> **Task details**
In the travel text below, which four countries did the January 2014 issue of Connect Magazine cover?

> **Text for analysis**
◆ ◆ ◆

In our January 2014 Issue of Connect Magazine, our readers brought you the ‘Hot’ special of sun-seeking travel, covering advice and inside tips for visiting Cambodia, Malaysia, Nepal and Sri Lanka. Here, Olivia Doggett, Jeremy Baba, Dusty Wittman and Dan Ayres share more of their experiences travelling to Burma, India, the Philipines and Thailand respectively. Enjoy!
by Jeremy Baba
Owing to its unique and tumultuous history, Burma has not yet been altered by the whims of western tourism like Thailand or other neighboring countries. It’s like jumping in a time-machine and going back 60 years to a time when horse carriages were standard and only one person a neighborhood had a television. What it lacks in beaches, it makes up for in temples. This being said, Burma is also not a leisure-tourist destination: you need both a visa and your wits about you if you want to go.

◆ ◆ ◆

> **Information shown**
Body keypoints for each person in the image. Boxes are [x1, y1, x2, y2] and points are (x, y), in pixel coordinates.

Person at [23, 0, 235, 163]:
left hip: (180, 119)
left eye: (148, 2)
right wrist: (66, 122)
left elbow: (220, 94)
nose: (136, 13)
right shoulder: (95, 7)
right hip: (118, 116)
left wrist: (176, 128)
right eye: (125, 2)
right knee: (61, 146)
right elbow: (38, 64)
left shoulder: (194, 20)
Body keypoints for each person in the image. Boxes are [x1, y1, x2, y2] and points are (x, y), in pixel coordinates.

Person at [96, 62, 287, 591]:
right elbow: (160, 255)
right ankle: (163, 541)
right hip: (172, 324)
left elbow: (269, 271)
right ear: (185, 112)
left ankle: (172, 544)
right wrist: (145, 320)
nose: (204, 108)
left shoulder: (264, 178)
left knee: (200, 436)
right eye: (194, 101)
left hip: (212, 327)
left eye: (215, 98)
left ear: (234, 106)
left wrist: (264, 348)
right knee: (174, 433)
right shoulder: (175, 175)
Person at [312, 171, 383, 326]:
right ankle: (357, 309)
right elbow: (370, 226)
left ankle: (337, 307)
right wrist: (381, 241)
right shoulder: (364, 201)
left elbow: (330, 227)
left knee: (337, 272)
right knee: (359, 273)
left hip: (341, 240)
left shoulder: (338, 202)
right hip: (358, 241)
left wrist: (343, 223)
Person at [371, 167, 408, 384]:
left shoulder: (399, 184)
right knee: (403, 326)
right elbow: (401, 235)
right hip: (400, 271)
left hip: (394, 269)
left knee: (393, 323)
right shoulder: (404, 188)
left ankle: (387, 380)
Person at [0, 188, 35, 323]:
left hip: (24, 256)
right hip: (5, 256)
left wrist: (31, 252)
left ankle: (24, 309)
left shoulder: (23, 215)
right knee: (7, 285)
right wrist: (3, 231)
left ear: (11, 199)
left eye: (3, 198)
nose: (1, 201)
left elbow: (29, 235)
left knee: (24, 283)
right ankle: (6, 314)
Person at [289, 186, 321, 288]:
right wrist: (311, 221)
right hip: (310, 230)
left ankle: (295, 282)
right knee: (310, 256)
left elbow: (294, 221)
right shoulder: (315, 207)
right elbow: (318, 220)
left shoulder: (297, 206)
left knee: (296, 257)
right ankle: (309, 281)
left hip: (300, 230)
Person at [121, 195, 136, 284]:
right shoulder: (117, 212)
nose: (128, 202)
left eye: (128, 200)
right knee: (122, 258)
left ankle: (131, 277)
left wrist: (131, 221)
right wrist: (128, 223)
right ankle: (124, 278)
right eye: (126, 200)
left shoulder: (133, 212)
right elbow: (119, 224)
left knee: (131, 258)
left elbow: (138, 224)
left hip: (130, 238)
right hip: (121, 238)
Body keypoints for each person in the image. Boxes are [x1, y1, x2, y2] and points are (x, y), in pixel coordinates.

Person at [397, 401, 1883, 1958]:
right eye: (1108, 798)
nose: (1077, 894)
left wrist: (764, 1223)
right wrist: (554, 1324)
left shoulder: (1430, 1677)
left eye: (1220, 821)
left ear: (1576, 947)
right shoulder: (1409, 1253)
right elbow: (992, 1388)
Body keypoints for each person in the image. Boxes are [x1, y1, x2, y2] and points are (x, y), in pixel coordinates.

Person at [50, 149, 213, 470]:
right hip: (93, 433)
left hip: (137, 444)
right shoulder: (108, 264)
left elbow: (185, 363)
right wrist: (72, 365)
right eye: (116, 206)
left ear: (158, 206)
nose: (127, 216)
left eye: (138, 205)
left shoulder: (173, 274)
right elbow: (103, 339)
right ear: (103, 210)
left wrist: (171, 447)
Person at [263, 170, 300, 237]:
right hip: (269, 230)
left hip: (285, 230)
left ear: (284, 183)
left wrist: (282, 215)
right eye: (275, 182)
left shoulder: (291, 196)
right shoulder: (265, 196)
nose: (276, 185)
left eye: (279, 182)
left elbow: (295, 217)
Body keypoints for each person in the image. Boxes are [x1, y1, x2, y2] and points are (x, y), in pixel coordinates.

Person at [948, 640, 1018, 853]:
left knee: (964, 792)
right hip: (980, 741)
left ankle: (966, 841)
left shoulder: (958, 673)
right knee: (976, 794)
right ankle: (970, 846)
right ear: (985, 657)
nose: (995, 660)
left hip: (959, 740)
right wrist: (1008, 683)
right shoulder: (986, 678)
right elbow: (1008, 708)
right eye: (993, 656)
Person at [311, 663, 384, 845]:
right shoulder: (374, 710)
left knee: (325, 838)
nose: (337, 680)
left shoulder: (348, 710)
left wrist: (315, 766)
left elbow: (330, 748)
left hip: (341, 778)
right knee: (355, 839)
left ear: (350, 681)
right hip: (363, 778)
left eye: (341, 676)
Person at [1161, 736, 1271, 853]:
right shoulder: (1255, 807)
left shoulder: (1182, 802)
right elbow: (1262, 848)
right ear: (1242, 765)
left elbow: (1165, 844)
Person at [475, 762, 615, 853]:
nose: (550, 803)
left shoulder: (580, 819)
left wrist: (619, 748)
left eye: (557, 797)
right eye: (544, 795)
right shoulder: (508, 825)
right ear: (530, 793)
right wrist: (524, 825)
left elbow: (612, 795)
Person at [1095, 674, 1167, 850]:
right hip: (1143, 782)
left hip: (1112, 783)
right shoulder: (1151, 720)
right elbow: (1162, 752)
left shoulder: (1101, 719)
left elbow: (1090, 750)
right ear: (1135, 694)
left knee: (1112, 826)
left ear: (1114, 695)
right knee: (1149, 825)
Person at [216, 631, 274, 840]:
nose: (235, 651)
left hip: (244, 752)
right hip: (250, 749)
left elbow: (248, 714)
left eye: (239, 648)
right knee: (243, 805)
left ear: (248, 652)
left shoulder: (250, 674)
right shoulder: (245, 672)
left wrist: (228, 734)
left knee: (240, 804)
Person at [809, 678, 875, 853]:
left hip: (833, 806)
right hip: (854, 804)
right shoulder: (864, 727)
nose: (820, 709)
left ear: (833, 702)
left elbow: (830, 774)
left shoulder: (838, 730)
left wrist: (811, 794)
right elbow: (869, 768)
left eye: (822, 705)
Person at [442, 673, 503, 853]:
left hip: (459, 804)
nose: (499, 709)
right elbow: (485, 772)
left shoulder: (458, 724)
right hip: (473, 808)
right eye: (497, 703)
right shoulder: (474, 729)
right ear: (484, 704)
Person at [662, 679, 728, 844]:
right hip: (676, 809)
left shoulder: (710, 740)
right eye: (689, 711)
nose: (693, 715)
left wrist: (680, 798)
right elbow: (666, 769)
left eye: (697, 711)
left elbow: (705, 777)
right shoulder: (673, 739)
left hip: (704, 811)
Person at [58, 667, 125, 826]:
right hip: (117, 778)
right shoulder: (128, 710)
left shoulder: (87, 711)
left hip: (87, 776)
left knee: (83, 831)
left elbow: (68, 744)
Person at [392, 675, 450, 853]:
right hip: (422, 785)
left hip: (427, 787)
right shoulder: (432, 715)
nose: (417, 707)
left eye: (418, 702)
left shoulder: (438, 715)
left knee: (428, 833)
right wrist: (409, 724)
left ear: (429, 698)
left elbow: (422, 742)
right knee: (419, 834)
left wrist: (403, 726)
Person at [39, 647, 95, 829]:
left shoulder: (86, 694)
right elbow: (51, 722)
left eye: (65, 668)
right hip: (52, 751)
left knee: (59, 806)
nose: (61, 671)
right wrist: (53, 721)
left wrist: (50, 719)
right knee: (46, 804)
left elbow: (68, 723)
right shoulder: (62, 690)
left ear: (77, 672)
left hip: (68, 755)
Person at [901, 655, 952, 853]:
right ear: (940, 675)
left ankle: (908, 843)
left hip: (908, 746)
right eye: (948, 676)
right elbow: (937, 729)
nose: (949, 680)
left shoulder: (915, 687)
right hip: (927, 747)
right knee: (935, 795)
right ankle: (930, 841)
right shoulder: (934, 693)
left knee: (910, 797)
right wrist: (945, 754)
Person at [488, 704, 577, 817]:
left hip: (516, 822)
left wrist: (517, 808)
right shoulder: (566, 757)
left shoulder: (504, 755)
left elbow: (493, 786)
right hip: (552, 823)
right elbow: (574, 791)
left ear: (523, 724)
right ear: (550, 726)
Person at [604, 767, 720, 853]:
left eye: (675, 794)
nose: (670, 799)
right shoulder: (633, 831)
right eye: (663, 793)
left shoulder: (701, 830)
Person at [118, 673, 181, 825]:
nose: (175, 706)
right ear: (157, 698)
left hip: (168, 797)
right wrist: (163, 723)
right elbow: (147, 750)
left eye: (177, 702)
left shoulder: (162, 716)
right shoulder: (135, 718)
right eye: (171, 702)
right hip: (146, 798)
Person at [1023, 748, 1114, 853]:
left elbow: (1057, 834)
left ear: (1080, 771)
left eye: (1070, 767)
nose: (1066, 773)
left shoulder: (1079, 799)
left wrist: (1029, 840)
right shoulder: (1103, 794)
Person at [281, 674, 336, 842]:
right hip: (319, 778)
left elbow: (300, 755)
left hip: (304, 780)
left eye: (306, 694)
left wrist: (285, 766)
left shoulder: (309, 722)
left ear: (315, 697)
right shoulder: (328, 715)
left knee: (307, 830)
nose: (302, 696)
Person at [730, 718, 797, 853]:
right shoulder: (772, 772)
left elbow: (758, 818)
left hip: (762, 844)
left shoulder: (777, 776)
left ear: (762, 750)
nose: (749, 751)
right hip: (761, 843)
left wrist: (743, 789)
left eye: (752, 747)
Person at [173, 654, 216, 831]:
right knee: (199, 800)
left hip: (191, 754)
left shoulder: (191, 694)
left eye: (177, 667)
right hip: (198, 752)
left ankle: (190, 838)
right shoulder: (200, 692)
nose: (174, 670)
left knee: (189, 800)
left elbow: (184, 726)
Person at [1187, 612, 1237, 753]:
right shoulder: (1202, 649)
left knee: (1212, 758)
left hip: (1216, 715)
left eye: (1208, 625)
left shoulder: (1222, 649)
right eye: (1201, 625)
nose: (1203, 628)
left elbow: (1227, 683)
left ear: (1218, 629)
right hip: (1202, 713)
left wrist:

◆ ◆ ◆

> **Answer to this task**
Cambodia, Malaysia, Nepal and Sri Lanka.